Chassez les loriots dorés
Chantant aux branches printanières!
Leurs chants m’empêchent de rêver
De mon amour sur la frontière.
Poème chinois:
「 春怨 」
金昌绪
打起黄莺儿,莫教枝上啼。
啼时惊妾梦,不得到辽西。
Explication du poème
Ce poème fut probablement composé durant les fréquentes guerres frontalières sous les Tang, dépeignant la profonde nostalgie d'une jeune femme pour son époux parti en expédition au Liaoxi. Avec une économie de moyens remarquable, le poète capture la souffrance populaire et l'impuissance affective engendrées par la guerre. D'une brièveté élégiaque, cette œuvre compte parmi les plus belles pièces du genre "plainte du gynécée" (闺怨诗) de l'époque.
Premier distique : « 打起黄莺儿,莫教枝上啼。 »
Dǎ qǐ huáng yīng ér, mò jiào zhī shàng tí.
Je chasse le loriot doré, Qu'il cesse de chanter sur la branche !

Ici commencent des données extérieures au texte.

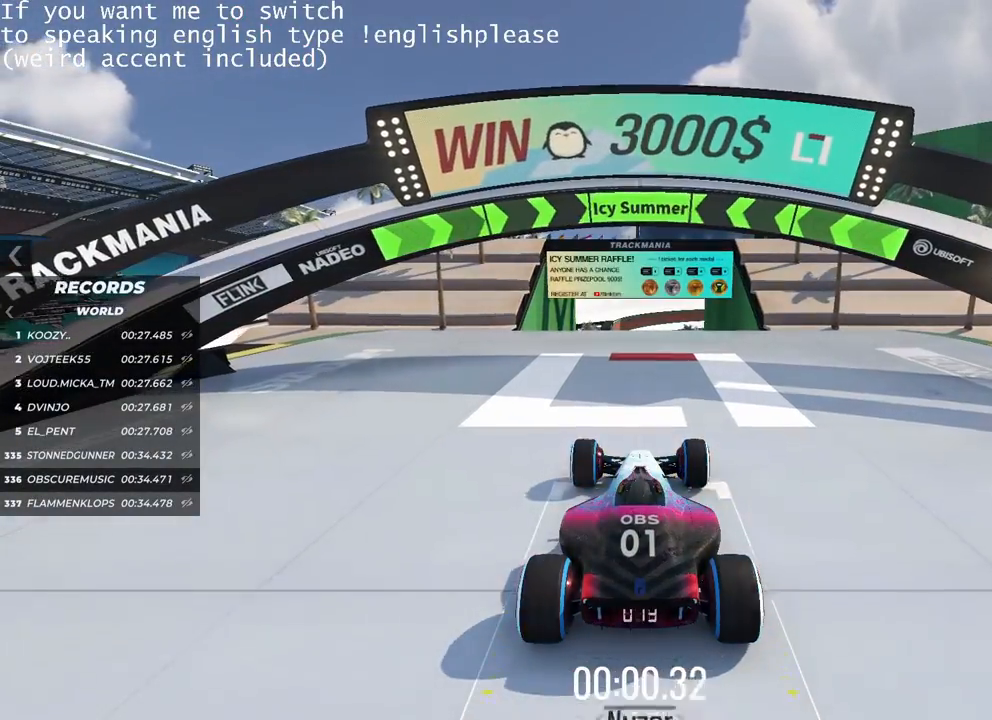
{"keys": ["up"], "events": []}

L'ouverture frappe par son geste concret - "chasser l'oiseau" - d'une apparente légèreté qui voile une profonde détresse. Le loriot, messager printanier au chant mélodieux, se voit ici rejeté de manière inhabituelle. Ce comportement paradoxal révèle une psychologie complexe : la jeune femme craint que ce chant ne rompe le fil précieux de ses rêves.

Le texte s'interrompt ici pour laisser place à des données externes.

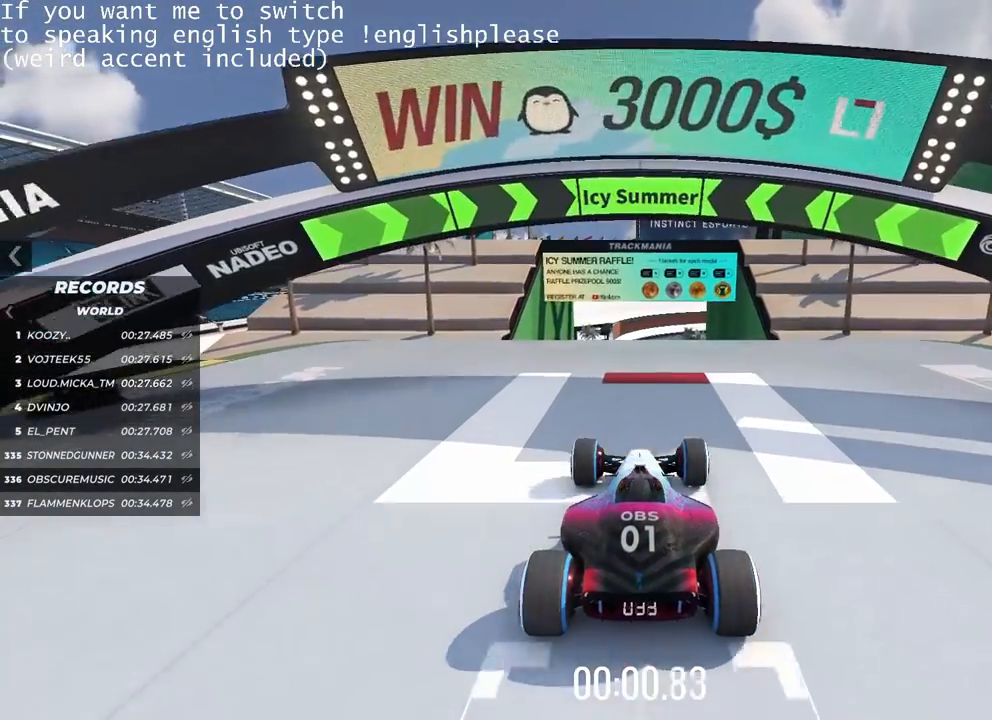
{"keys": ["up"], "events": []}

Second distique : « 啼时惊妾梦,不得到辽西。 »
Tí shí jīng qiè mèng, bù dé dào Liáoxī.
Son chant trouble mon songe - M'empêchant d'atteindre le Liaoxi.
Le second distique livre la clé : le chant oiseau interrompt l'unique voie vers son époux - le rêve. Ces retrouvailles oniriques constituent son seul réconfort spirituel. Ce que le loriot brise n'est pas qu'un songe, mais l'ultime fragile espérance. D'une simplicité trompeuse, ces vers concentrent une émotion d'autant plus poignante qu'elle est suggérée plutôt qu'étalée.
Lecture globale
Ce poème frappe par son ingéniosité structurelle et son authenticité émotionnelle. Le détail apparemment anodin de "chasser l'oiseau" devient la porte d'entrée vers un univers psychologique complexe. La femme ne se plaint pas de l'absence, ne décrit pas sa souffrance - la simple crainte d'un rêve interrompu suffit à évoquer une détresse immense. La chute abrupte, loin d'affaiblir le propos, intensifie sa résonance. Sans jamais mentionner directement la guerre, chaque vers en porte les stigmates invisibles - séparations et cœurs brisés.
Spécificités stylistiques
Le génie de ce poème réside dans son art de révéler l'immense par le menu et transmettre l'émotion à travers les objets. Le loriot et le rêve deviennent les véhicules d'une mélancolie et d'une désillusion profondes. La conclusion ("M'empêchant d'atteindre le Liaoxi"), sobre et ouverte, prolonge indéfiniment l'écho émotionnel. L'habileté à relier phénomènes naturels (chant d'oiseau) et paysage intérieur (rêve brisé) illustre la quête tangienne d'une profondeur dans la concision.
Éclairages
Ce poème enseigne que les émotions les plus profondes se murmurent plus qu'elles ne crient. À travers le soin maniaque accordé à un rêve, le poète révèle les tourments des âmes simples dans les temps troublés. La guerre ne se limite pas aux champs de bataille - elle fracture les foyers et les cœurs. Avec une délicatesse exquise, ces vers expriment une soif de paix et un attachement aux liens humains qui trouvent encore écho aujourd'hui. Dans sa pudeur même réside sa puissance intemporelle.
Traducteur de poésie
Xu Yuanchong(许渊冲)
À propos du poète
Jin Changxu (金昌绪), originaire de la province du Zhejiang, n'a conservé qu'un seul poème, Spring Grievance, mais c'est un bon poème qui a été largement diffusé.